■ Problem details
Without including the images, transcribe each record precisely as it appears below.

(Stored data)

━━━━━━━━━━━━━━━━━━━━

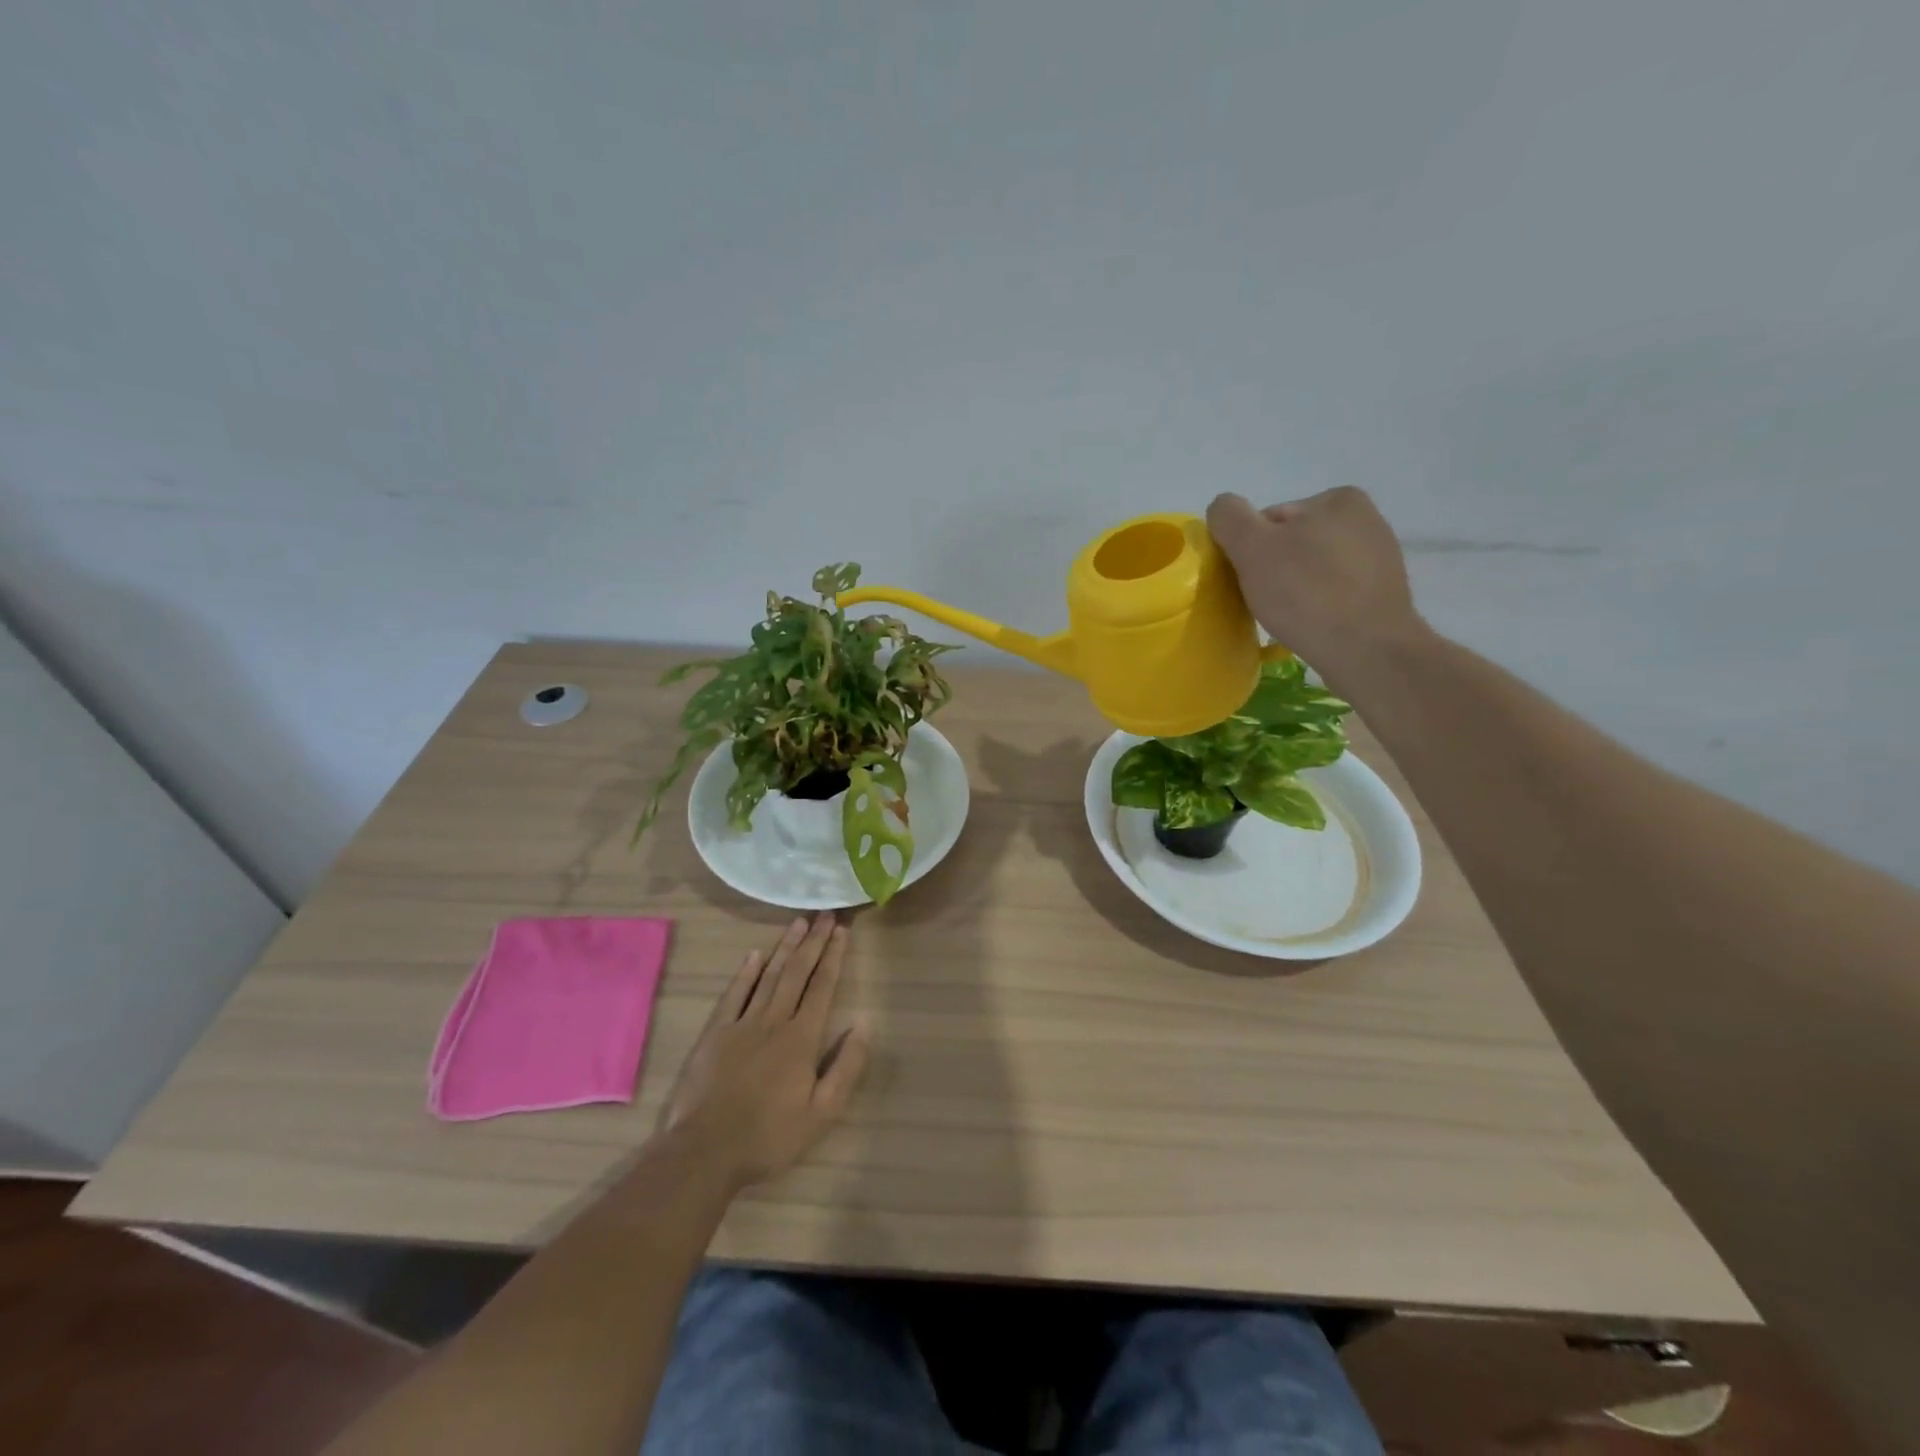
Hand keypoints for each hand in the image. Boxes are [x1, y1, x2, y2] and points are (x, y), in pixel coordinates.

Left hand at [659, 914, 870, 1191]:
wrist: (705, 1151)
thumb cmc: (769, 1136)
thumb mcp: (822, 1113)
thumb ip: (846, 1067)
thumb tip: (864, 1025)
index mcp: (802, 1038)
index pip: (822, 987)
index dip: (834, 957)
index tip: (842, 931)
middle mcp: (774, 1021)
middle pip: (798, 973)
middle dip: (814, 942)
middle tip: (825, 914)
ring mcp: (742, 1024)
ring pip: (769, 975)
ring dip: (785, 947)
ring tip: (799, 923)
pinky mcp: (715, 1033)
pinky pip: (734, 994)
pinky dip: (746, 972)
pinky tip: (755, 954)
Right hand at [1207, 486, 1424, 678]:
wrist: (1367, 650)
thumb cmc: (1307, 593)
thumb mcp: (1252, 547)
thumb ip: (1229, 517)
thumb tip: (1223, 508)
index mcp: (1338, 499)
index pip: (1269, 520)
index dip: (1249, 550)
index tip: (1248, 579)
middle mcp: (1365, 519)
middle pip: (1291, 543)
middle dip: (1273, 569)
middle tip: (1265, 601)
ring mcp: (1378, 557)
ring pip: (1311, 569)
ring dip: (1294, 588)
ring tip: (1288, 616)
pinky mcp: (1381, 593)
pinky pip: (1333, 592)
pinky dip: (1316, 605)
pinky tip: (1311, 624)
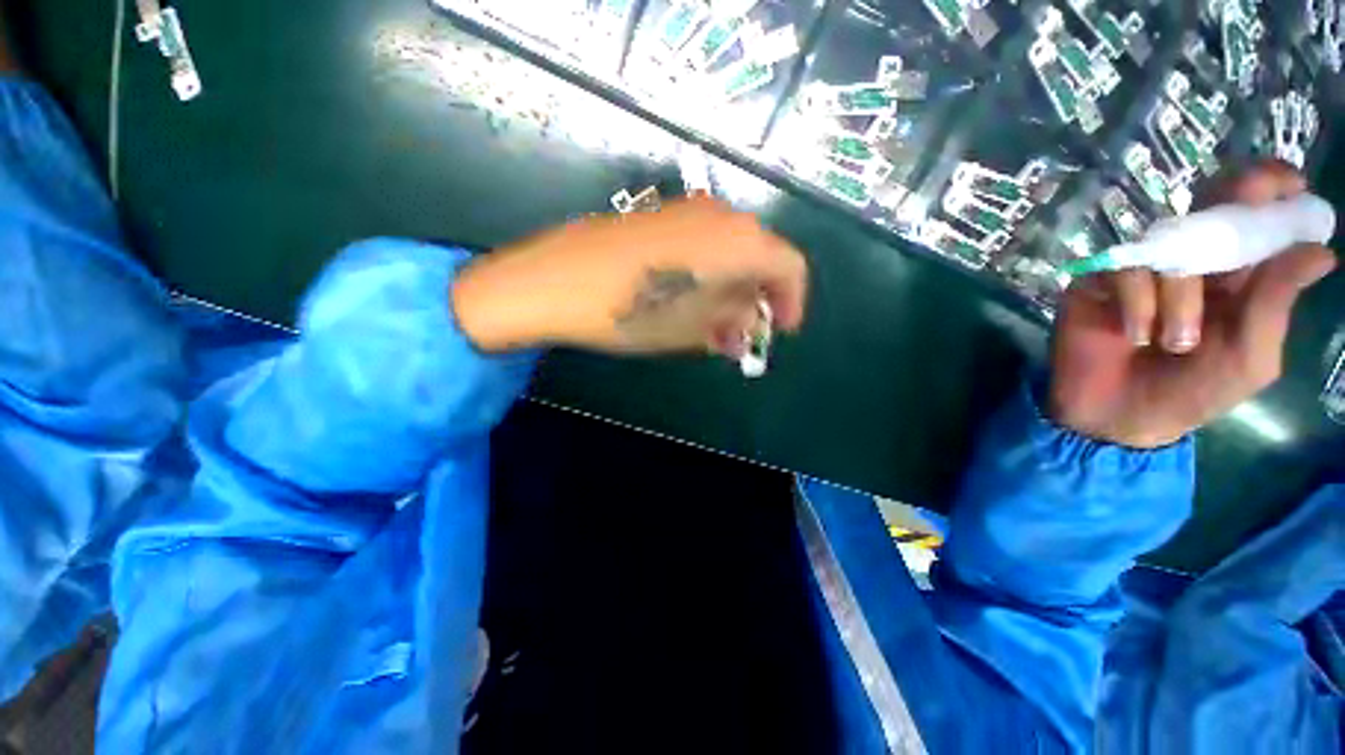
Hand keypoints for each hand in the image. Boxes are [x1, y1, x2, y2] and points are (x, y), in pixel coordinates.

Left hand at [451, 197, 807, 355]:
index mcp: (737, 242)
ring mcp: (686, 210)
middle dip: (757, 298)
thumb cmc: (629, 310)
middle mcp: (719, 216)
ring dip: (730, 289)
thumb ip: (731, 321)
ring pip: (729, 250)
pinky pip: (701, 243)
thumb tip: (748, 322)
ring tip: (712, 324)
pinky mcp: (659, 215)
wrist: (553, 280)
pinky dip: (707, 274)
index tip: (781, 329)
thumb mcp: (690, 328)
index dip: (792, 300)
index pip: (789, 265)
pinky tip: (688, 299)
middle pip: (760, 256)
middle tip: (741, 333)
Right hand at [1049, 160, 1336, 447]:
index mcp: (1237, 274)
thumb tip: (1319, 251)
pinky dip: (1138, 304)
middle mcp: (1193, 260)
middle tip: (1244, 218)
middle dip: (1231, 201)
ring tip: (1173, 343)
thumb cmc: (1193, 392)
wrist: (1118, 416)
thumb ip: (1274, 307)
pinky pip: (1126, 272)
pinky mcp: (1099, 281)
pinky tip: (1135, 334)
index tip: (1289, 183)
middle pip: (1212, 202)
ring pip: (1169, 245)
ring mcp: (1143, 268)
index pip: (1256, 214)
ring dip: (1180, 298)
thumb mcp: (1249, 359)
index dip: (1271, 188)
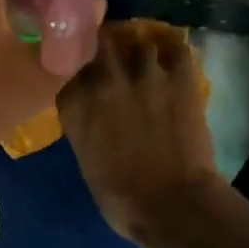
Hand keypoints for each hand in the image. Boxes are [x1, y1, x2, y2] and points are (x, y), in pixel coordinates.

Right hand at [58, 21, 226, 247]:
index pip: (67, 67)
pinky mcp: (181, 77)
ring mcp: (144, 74)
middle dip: (103, 48)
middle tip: (111, 58)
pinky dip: (173, 53)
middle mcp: (104, 81)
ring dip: (139, 53)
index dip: (75, 69)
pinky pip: (176, 48)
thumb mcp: (86, 160)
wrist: (171, 204)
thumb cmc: (121, 198)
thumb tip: (92, 112)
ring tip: (145, 63)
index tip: (80, 74)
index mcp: (75, 106)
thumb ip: (84, 125)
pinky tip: (172, 62)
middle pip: (98, 43)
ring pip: (138, 43)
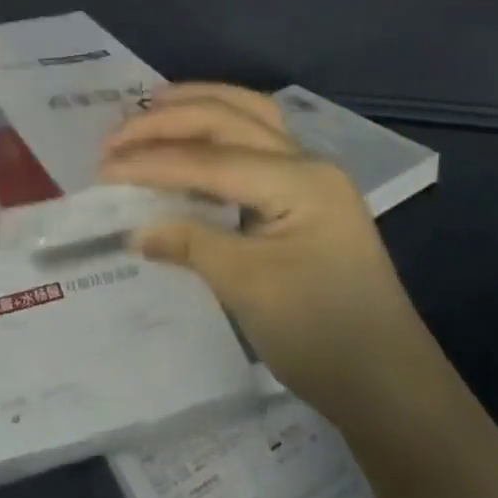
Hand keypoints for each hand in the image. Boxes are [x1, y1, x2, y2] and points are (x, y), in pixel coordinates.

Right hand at [99, 83, 436, 424]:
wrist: (394, 392)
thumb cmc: (323, 337)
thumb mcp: (248, 289)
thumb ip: (188, 241)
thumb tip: (134, 226)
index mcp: (300, 180)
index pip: (211, 159)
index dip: (152, 162)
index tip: (103, 169)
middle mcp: (308, 162)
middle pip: (228, 119)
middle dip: (168, 121)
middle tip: (116, 135)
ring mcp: (312, 175)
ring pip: (248, 115)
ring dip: (197, 105)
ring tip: (151, 106)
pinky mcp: (306, 194)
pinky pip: (254, 140)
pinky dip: (217, 129)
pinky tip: (191, 136)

━━━━━━━━━━━━━━━━━━━━

■ Solution for this exercise
Hand keypoints for each hand in the image. Boxes are [x1, y1, x2, y2] and points are (x, y), in pixel coordinates.

Left hand at [659, 914, 870, 1191]:
wrist: (705, 1151)
thumb cmc: (769, 1136)
thumb mcp: (822, 1113)
thumb ip: (846, 1067)
thumb tip: (864, 1025)
index mcp: (802, 1038)
index pip: (822, 987)
index dip: (834, 957)
index tip: (842, 931)
middle mcp: (774, 1021)
middle pip: (798, 973)
middle dip: (814, 942)
middle tip: (825, 914)
ring mcp: (742, 1024)
ring pip: (769, 975)
ring dip: (785, 947)
ring tip: (799, 923)
pinky mcp: (715, 1033)
pinky pip: (734, 994)
pinky dip: (746, 972)
pinky tip: (755, 954)
Right hand at [1207, 486, 1424, 678]:
wrist: (1367, 650)
thumb cmc: (1307, 593)
thumb mcp: (1252, 547)
thumb ip: (1229, 517)
thumb tip: (1223, 508)
index mcp: (1338, 499)
index pip: (1269, 520)
index dip: (1249, 550)
index tip: (1248, 579)
middle mcp: (1365, 519)
middle pip: (1291, 543)
middle dip: (1273, 569)
middle tip: (1265, 601)
ring mcp: (1378, 557)
ring pip: (1311, 569)
ring dip: (1294, 588)
ring tip: (1288, 616)
pinky mcp: (1381, 593)
pinky pip: (1333, 592)
pinky dip: (1316, 605)
pinky tip: (1311, 624)
Hand keypoints for each hand in the image. Boxes are [x1, y1, x2, y2] and points are (x, y), in pixel coordinates.

Left hand at [451, 197, 807, 355]:
index mcp: (737, 242)
ring mcp: (686, 210)
middle dip: (757, 298)
thumb cmc: (629, 310)
middle mcp: (719, 216)
ring dip: (730, 289)
thumb ip: (731, 321)
ring pip: (729, 250)
pinky pip: (701, 243)
thumb tip: (748, 322)
ring tip: (712, 324)
pinky mcp: (659, 215)
wrist: (553, 280)
pinky dip: (707, 274)
index tip: (781, 329)
thumb mcp: (690, 328)
index dip: (792, 300)
index pip: (789, 265)
pinky tip: (688, 299)
middle pip: (760, 256)
middle tip: (741, 333)
Right hand at [1049, 160, 1336, 447]:
index mcp: (1237, 274)
thumb tip: (1319, 251)
pinky dip: (1138, 304)
middle mcp: (1193, 260)
middle tip: (1244, 218)
middle dip: (1231, 201)
ring tip: (1173, 343)
thumb cmc: (1193, 392)
wrist: (1118, 416)
thumb ip: (1274, 307)
pinky pip: (1126, 272)
pinky mcp: (1099, 281)
pinky tip: (1135, 334)
index tip: (1289, 183)
middle pip: (1212, 202)
ring pip: (1169, 245)
ring mcp: (1143, 268)
index pip: (1256, 214)
ring dip: (1180, 298)
thumb mcp: (1249, 359)
index dip: (1271, 188)
Hand keypoints for each hand in the image. Boxes are [x1, y1, x2, y2] and points are (x, y), in pixel coordinates.

Right hand at [58, 21, 226, 247]:
index pip: (67, 67)
pinky mcp: (181, 77)
ring mcp: (144, 74)
middle dip: (103, 48)
middle tip: (111, 58)
pinky dip: (173, 53)
middle mcp: (104, 81)
ring dip: (139, 53)
index dip: (75, 69)
pinky pip: (176, 48)
thumb mcp: (86, 160)
wrist: (171, 204)
thumb cmc: (121, 198)
thumb tip: (92, 112)
ring tip: (145, 63)
index tip: (80, 74)
index mcp: (75, 106)
thumb ip: (84, 125)
pinky tip: (172, 62)
middle pip: (98, 43)
ring pip: (138, 43)
Hand keypoints for each hand in the image. Boxes are [x1, y1, x2, y2] and points are (x, y), in pixel coordinates.

Right hand at [99, 83, 436, 424]:
wrist: (394, 392)
thumb cmc: (323, 337)
thumb mcp: (248, 289)
thumb ip: (188, 241)
thumb tip: (134, 226)
index mcp: (300, 180)
index pip: (211, 159)
index dip: (152, 162)
index tip: (103, 169)
middle mcp: (308, 162)
middle pip: (228, 119)
middle dip: (168, 121)
middle tip: (116, 135)
ring mcp: (312, 175)
ring pip: (248, 115)
ring dip: (197, 105)
ring tip: (151, 106)
pinky mcp: (306, 194)
pinky pip: (254, 140)
pinky dip: (217, 129)
pinky tip: (191, 136)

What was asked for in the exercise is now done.